## Deine Aufgabe
Gib die folgenden Datensätze vollständig und Zeile für Zeile unverändert wieder.

## Zu verwendende Datensätze

------------------------

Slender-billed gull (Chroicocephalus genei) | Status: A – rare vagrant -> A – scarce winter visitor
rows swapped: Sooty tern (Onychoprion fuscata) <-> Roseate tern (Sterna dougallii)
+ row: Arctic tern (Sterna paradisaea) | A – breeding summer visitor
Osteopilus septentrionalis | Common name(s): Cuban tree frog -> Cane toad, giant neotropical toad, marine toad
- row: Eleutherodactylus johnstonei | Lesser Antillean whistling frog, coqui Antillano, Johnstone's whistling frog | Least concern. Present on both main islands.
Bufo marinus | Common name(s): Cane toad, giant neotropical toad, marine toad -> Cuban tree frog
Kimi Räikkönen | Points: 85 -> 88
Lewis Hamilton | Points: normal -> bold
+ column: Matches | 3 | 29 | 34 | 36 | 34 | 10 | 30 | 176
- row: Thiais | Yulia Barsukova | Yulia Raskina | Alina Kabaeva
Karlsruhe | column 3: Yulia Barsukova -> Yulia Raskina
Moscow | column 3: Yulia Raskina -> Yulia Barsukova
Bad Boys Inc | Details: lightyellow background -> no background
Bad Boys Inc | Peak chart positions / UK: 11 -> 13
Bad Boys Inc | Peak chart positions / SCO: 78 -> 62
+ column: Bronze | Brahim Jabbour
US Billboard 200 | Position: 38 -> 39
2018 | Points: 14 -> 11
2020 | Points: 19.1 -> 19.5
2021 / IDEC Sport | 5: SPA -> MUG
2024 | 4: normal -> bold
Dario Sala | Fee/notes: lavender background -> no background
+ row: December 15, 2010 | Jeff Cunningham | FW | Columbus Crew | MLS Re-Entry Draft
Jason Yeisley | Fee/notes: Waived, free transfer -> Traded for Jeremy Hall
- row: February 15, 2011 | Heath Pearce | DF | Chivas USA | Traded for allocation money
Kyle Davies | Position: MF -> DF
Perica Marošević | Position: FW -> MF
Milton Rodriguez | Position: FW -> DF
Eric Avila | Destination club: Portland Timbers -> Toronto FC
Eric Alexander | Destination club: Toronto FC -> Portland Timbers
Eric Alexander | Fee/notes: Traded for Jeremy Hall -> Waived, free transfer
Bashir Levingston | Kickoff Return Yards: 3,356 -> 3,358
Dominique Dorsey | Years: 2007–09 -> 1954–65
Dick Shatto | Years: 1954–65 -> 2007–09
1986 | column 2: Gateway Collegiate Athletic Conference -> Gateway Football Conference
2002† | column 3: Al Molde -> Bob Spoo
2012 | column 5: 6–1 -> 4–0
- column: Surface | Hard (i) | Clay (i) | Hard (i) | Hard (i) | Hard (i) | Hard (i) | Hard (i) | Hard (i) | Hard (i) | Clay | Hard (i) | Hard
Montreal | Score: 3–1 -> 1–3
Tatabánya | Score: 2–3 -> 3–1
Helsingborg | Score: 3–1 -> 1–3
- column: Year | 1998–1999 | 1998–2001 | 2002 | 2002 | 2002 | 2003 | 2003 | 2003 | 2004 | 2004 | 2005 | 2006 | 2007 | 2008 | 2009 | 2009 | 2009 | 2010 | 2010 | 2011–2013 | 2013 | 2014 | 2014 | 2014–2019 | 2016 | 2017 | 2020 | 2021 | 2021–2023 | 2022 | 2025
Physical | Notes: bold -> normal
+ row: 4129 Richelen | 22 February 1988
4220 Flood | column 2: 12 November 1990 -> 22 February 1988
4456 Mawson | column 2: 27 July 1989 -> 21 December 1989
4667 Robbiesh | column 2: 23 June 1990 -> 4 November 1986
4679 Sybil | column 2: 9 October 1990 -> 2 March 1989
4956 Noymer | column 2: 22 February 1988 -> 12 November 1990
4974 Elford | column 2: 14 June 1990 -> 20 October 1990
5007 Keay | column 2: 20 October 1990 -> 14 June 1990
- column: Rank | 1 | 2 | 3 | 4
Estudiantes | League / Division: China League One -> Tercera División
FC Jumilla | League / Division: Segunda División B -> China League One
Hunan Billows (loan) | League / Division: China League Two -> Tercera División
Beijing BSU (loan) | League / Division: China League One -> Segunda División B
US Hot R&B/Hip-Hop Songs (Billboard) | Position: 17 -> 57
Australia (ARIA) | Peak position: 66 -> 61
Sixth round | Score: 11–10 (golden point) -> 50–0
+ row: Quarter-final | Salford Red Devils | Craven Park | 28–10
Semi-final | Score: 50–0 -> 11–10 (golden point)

------------------------

## Ergebnis der Übung
Slender-billed gull (Chroicocephalus genei) | Status: A – rare vagrant -> A – scarce winter visitor
rows swapped: Sooty tern (Onychoprion fuscata) <-> Roseate tern (Sterna dougallii)
+ row: Arctic tern (Sterna paradisaea) | A – breeding summer visitor
Osteopilus septentrionalis | Common name(s): Cuban tree frog -> Cane toad, giant neotropical toad, marine toad
- row: Eleutherodactylus johnstonei | Lesser Antillean whistling frog, coqui Antillano, Johnstone's whistling frog | Least concern. Present on both main islands.
Bufo marinus | Common name(s): Cane toad, giant neotropical toad, marine toad -> Cuban tree frog
Kimi Räikkönen | Points: 85 -> 88
Lewis Hamilton | Points: normal -> bold
+ column: Matches | 3 | 29 | 34 | 36 | 34 | 10 | 30 | 176
- row: Thiais | Yulia Barsukova | Yulia Raskina | Alina Kabaeva
Karlsruhe | column 3: Yulia Barsukova -> Yulia Raskina
Moscow | column 3: Yulia Raskina -> Yulia Barsukova
Bad Boys Inc | Details: lightyellow background -> no background
Bad Boys Inc | Peak chart positions / UK: 11 -> 13
Bad Boys Inc | Peak chart positions / SCO: 78 -> 62
+ column: Bronze | Brahim Jabbour
US Billboard 200 | Position: 38 -> 39
2018 | Points: 14 -> 11
2020 | Points: 19.1 -> 19.5
2021 / IDEC Sport | 5: SPA -> MUG
2024 | 4: normal -> bold
Dario Sala | Fee/notes: lavender background -> no background
+ row: December 15, 2010 | Jeff Cunningham | FW | Columbus Crew | MLS Re-Entry Draft
Jason Yeisley | Fee/notes: Waived, free transfer -> Traded for Jeremy Hall
- row: February 15, 2011 | Heath Pearce | DF | Chivas USA | Traded for allocation money
Kyle Davies | Position: MF -> DF
Perica Marošević | Position: FW -> MF
Milton Rodriguez | Position: FW -> DF
Eric Avila | Destination club: Portland Timbers -> Toronto FC
Eric Alexander | Destination club: Toronto FC -> Portland Timbers
Eric Alexander | Fee/notes: Traded for Jeremy Hall -> Waived, free transfer
Bashir Levingston | Kickoff Return Yards: 3,356 -> 3,358
Dominique Dorsey | Years: 2007–09 -> 1954–65
Dick Shatto | Years: 1954–65 -> 2007–09
1986 | column 2: Gateway Collegiate Athletic Conference -> Gateway Football Conference
2002† | column 3: Al Molde -> Bob Spoo
2012 | column 5: 6–1 -> 4–0
- column: Surface | Hard (i) | Clay (i) | Hard (i) | Hard (i) | Hard (i) | Hard (i) | Hard (i) | Hard (i) | Hard (i) | Clay | Hard (i) | Hard
Montreal | Score: 3–1 -> 1–3
Tatabánya | Score: 2–3 -> 3–1
Helsingborg | Score: 3–1 -> 1–3
- column: Year | 1998–1999 | 1998–2001 | 2002 | 2002 | 2002 | 2003 | 2003 | 2003 | 2004 | 2004 | 2005 | 2006 | 2007 | 2008 | 2009 | 2009 | 2009 | 2010 | 2010 | 2011–2013 | 2013 | 2014 | 2014 | 2014–2019 | 2016 | 2017 | 2020 | 2021 | 2021–2023 | 2022 | 2025
Physical | Notes: bold -> normal
+ row: 4129 Richelen | 22 February 1988
4220 Flood | column 2: 12 November 1990 -> 22 February 1988
4456 Mawson | column 2: 27 July 1989 -> 21 December 1989
4667 Robbiesh | column 2: 23 June 1990 -> 4 November 1986
4679 Sybil | column 2: 9 October 1990 -> 2 March 1989
4956 Noymer | column 2: 22 February 1988 -> 12 November 1990
4974 Elford | column 2: 14 June 1990 -> 20 October 1990
5007 Keay | column 2: 20 October 1990 -> 14 June 1990
- column: Rank | 1 | 2 | 3 | 4
Estudiantes | League / Division: China League One -> Tercera División
FC Jumilla | League / Division: Segunda División B -> China League One
Hunan Billows (loan) | League / Division: China League Two -> Tercera División
Beijing BSU (loan) | League / Division: China League One -> Segunda División B
US Hot R&B/Hip-Hop Songs (Billboard) | Position: 17 -> 57
Australia (ARIA) | Peak position: 66 -> 61
Sixth round | Score: 11–10 (golden point) -> 50–0
+ row: Quarter-final | Salford Red Devils | Craven Park | 28–10
Semi-final | Score: 50–0 -> 11–10 (golden point)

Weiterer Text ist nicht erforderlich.